CKLF-FM
- Brandon, Manitoba; Canada;
- Broadcast area: Westman Region
- Frequency: 94.7 MHz
- Branding: 94.7 Star FM

Programming
- Format: Hot adult contemporary
- Affiliations: Premiere Networks

Ownership
- Owner: Jim Pattison Group
- Sister stations: CKLQ-FM

History
- First air date: June 2000

Technical information
- Class: C
- ERP: 100,000 watts
- HAAT: 325.6 metres (1068.2 feet)

Links
- Webcast: Listen Live
- Website: starfm.ca

= CKLF-FM =

Radio station in Brandon, Manitoba

CKLF-FM (94.7 FM, "94.7 Star FM") is a radio station in Brandon, Manitoba. Owned by the Jim Pattison Group, it broadcasts a hot adult contemporary format serving the Westman Region.
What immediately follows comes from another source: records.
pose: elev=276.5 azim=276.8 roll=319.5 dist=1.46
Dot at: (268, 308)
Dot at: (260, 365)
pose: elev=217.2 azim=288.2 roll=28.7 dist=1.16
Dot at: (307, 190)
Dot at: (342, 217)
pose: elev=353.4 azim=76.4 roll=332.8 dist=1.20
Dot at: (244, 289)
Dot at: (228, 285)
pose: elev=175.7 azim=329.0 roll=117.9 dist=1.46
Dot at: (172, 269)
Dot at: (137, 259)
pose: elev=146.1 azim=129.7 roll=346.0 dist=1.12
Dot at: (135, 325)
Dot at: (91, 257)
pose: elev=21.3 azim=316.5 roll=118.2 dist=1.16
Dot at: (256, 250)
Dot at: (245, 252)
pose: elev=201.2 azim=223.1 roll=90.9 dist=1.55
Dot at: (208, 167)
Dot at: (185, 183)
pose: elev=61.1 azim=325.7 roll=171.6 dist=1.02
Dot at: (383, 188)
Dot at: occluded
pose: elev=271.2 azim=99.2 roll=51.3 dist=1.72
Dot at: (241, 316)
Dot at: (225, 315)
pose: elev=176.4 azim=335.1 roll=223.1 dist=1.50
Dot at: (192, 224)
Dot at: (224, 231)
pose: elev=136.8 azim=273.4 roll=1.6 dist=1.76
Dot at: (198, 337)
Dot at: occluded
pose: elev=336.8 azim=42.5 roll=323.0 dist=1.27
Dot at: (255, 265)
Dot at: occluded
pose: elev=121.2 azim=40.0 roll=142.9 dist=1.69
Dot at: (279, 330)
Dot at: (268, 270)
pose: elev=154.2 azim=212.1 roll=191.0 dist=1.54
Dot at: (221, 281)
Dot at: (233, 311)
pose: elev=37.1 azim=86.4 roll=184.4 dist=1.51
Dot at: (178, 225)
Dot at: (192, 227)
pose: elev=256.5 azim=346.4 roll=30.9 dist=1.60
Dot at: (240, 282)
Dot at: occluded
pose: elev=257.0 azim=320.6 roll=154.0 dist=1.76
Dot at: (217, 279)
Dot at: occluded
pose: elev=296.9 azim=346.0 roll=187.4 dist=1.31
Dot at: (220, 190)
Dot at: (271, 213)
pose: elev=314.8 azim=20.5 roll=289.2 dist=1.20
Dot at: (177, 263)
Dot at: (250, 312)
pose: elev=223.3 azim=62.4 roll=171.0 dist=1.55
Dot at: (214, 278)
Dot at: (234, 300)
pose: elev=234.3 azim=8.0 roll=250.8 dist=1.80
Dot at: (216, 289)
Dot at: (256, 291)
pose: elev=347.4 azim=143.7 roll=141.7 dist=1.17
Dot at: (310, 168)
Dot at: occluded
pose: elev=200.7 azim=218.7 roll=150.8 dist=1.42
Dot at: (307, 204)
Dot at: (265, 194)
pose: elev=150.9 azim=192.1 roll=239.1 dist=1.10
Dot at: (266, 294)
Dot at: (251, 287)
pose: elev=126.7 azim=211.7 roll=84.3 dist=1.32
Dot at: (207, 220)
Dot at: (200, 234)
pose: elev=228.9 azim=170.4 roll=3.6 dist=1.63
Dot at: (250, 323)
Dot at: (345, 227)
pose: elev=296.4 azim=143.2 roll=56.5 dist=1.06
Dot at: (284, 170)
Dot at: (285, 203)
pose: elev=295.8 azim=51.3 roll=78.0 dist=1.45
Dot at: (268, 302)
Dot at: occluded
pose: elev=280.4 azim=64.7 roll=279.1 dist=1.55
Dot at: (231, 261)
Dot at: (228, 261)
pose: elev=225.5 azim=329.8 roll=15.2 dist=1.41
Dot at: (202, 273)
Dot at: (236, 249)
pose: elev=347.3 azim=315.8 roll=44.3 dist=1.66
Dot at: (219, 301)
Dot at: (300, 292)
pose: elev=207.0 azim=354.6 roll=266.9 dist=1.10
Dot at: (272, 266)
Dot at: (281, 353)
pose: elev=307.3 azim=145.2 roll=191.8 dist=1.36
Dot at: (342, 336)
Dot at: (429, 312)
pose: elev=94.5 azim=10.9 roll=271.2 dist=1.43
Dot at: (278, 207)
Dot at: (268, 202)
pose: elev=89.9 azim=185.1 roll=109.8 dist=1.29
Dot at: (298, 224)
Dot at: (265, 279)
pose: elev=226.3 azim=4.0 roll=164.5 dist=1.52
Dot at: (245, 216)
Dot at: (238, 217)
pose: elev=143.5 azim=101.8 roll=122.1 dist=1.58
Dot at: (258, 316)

Its studios are co-located with sister station CKLQ-FM at 624 14th Street East, on Brandon's northeast side.

==History==
On September 17, 1999, the Canadian Radio-television and Telecommunications Commission (CRTC) approved an application by Riding Mountain Broadcasting for a new FM radio station on 94.7 FM in Brandon, proposing an adult contemporary format.

In 2003, Westman Communication Group acquired Riding Mountain Broadcasting. In September 2022, Westman announced that it would sell CKLF and CKLQ to the Jim Pattison Group to focus more on its telecom business.